Edwin had his face turned to the man, and smiled and nodded in the right places, but after a sentence or two his feet began to move this way and that on the turf. Hild plucked herself a blade of grass, sucked on the fat end, and pondered him. His gaze roved over his household: the priests—a bishop from the British west (spy of his foster-brother Cadwallon ap Cadfan, her mother said), a soft-voiced Irishman (bearing news of the Dál Fiatach and their hopes for the Isle of Vannin), Coifi, the ambitious young priest of the great temple, a woman who tended the well of Eilen (or tended first the needs of the scruffy local priest of Saint Elen, some would say)—the warrior gesiths (calling for more ale, more mead, “More white mead,” “White mead, at this hour!” the houseman muttered as he broached a second cask and gestured for a wealh to remove the empty), the confidential adviser from Eorpwald, the sulky new king-to-be of the East Anglisc, and his two sons, the young æthelings Eadfrith and Osfrith (no daughter, no future peaceweaver as yet). Edwin’s gaze moved from one to another and back again, head tilted. Hild had seen a dog look at his master that way when trying to guess which hand held the bone.

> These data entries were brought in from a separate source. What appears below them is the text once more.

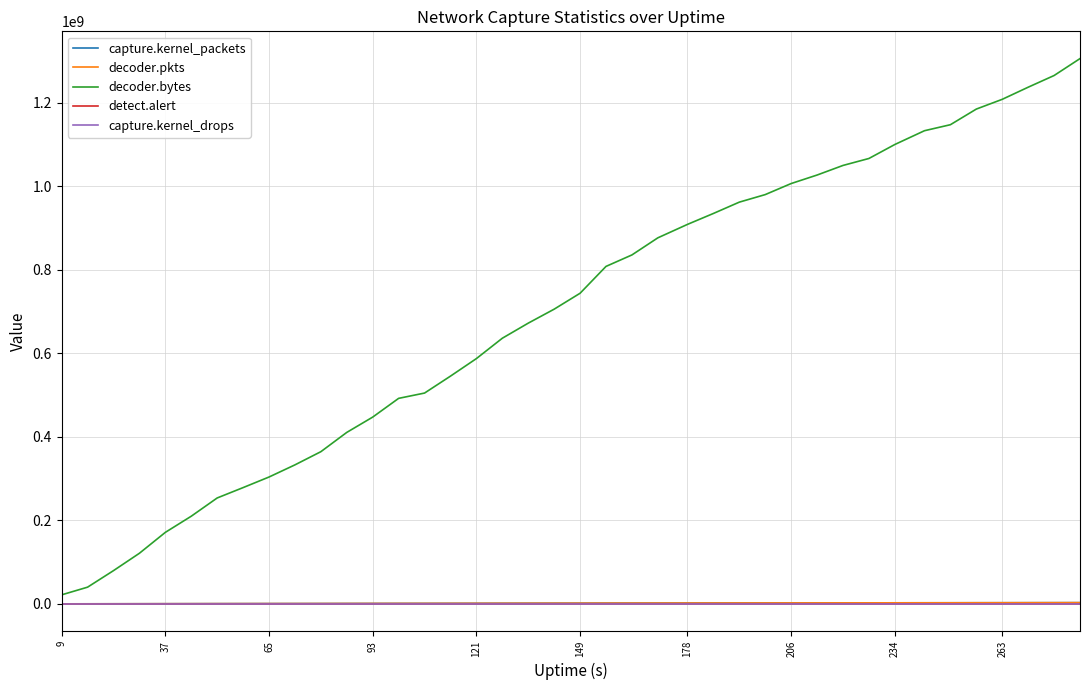

Which series has the widest spread of values?

decoder.bytes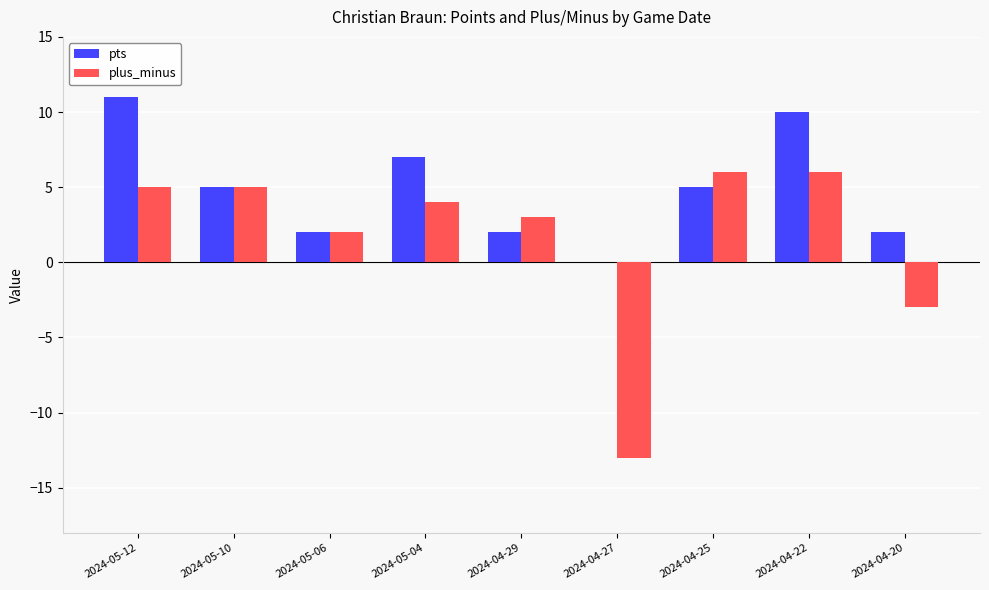

How many data points does each series have?

9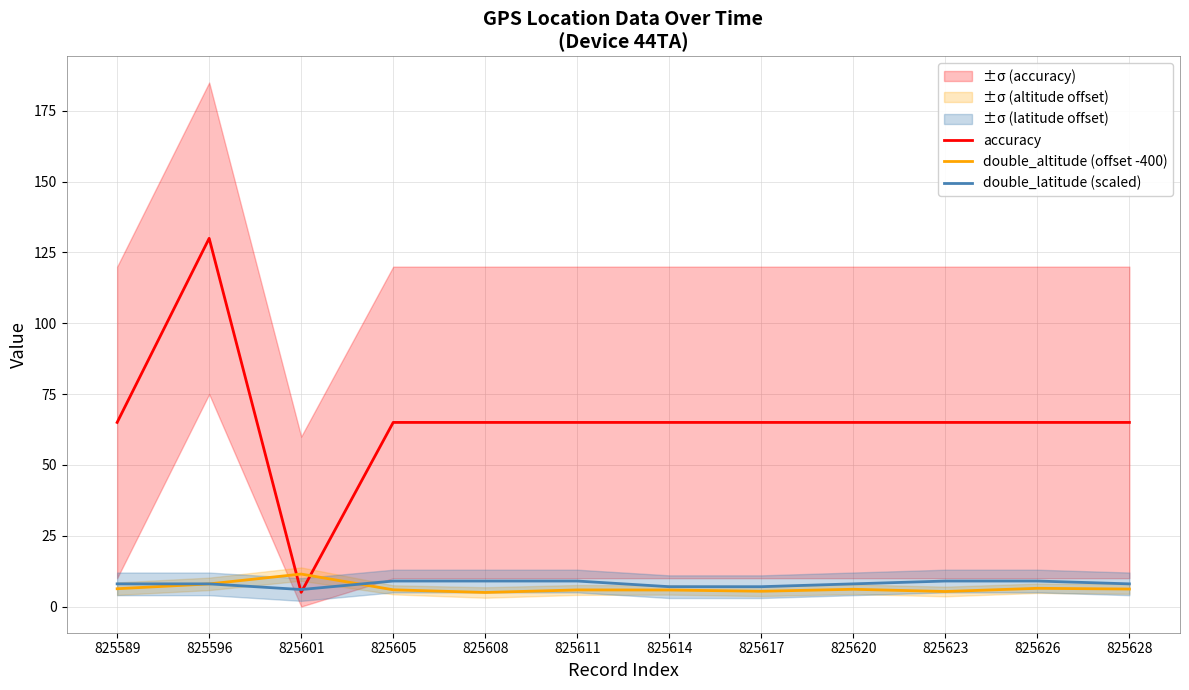

What is the sum of all double_latitude (scaled) values?

97.0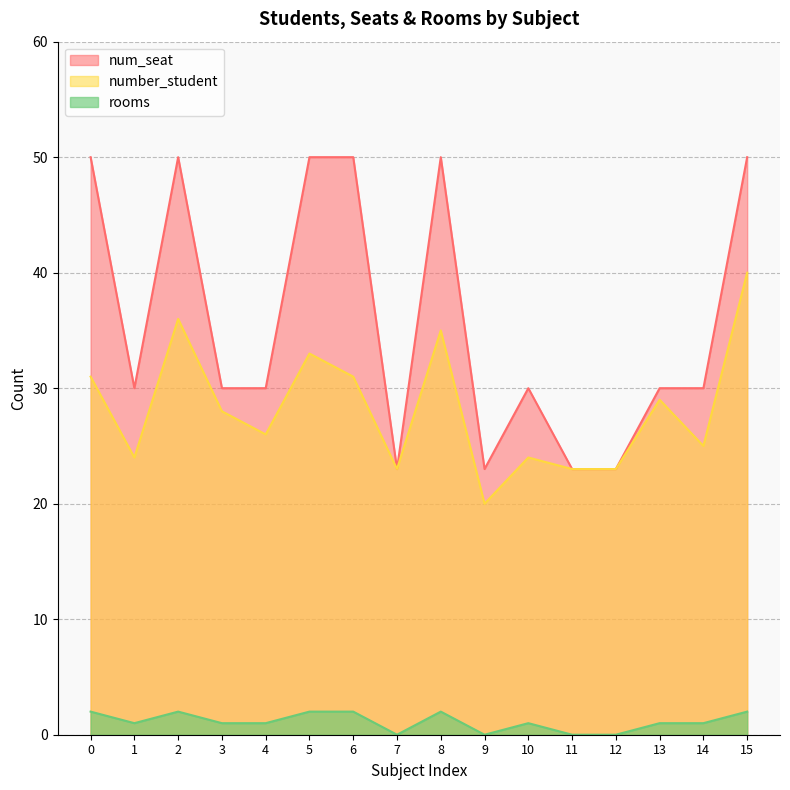

Which series has the largest total across all categories?

num_seat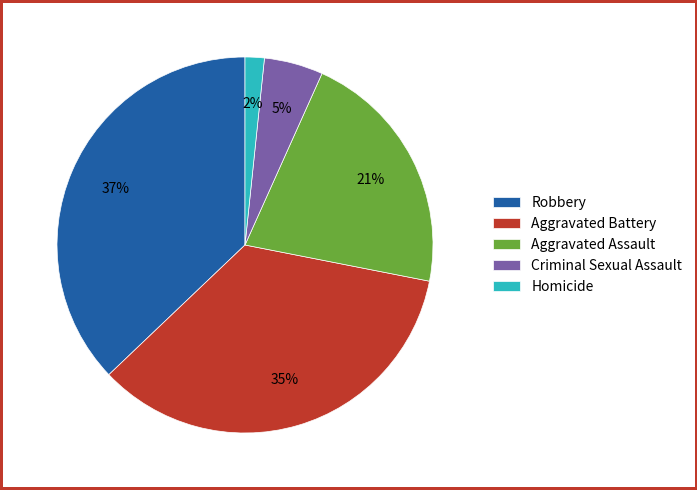

True or false: Criminal Sexual Assault accounts for 5% of the total.

True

Gwen woke from some dream with a muffled bark and shook Hild off into the grass and scratched mightily, and stretched, and set the whole pack to shaking and stretching and scratching, and Hild after a moment tried it, too: the long stretch with both arms, then the legs, one at a time. It felt good. The push of her feet against the turf, the long line of her back. She did it again. Cian, next to her, copied her, limb for limb. Then he tried to scratch behind his ear with his right foot and fell over, giggling, and then, though she knew it was impossible, she had to try, too. They howled with laughter, and the dogs bayed and one, confused, snapped at another, and soon they were snarling and foaming and the warriors shouting and flinging arm rings as bets. One hound clamped another’s muzzle between its teeth and, neck rigid, haunches bulging and shining with effort, hauled it, screaming and bleeding, across the turf, clods of dirt ripping free as both fought to push in different directions. Hild was glad when Domnach, the Irish dog boy, came running with whip and raw meat and beat the hounds into whining submission. She stared at the bloody trails gouged by both dogs.

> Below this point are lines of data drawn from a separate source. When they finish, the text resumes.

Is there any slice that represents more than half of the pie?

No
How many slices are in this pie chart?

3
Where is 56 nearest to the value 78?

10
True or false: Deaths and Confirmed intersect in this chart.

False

The king used the distraction to send the petitioner away with a fine knife and no decision.
* * *
Hild was seven, in the stone undercroft of the palace at York, helping her mother count the tuns of honey. Her mother told her she would be seated at the high table for Modresniht, one of the twelve winter feasts.

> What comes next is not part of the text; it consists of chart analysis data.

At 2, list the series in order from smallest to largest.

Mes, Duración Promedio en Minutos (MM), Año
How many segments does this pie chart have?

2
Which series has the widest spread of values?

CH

“You’re to sit by the king. The queen, too. If she’s well. You’re to talk to him.” She counted on her fingers again. “That makes three dozen. Do you have the tally sticks?”
Hild held up the smooth, notched sticks. You’re to sit by the king . You , not We . But she had learnt to say nothing until she understood. She would think about it later.
She loved the undercroft. It was vast and cool and mysterious, room after room, with water running along the southern wall in a sharp-edged gravel-bottomed channel. One room, with thick walls, no windows, and a stout, banded door, was full of treasure, but Edwin kept a man outside it at all times, even during feasts, and Hild had never seen the hoard of gold and garnets that Cian—one early evening, as they ate small wrinkled apples and hard cheese and fresh hazelnuts—assured her were heaped in piles on the tile floor. Hereswith had snorted and said Cian had never seen it, either. And then the two of them fell to throwing nutshells at each other and pulling each other’s hair. They did that a lot now, since Cian had carelessly months ago boasted that his father was a real king, with a real kingdom, and Hereswith shouted back that Ceredig was the chief of a tiny wealh forest who, even now, was being hunted like a wounded boar through the wood he’d once called home for killing her father, and Hild’s, who if he’d lived would one day have been overking of all the isle.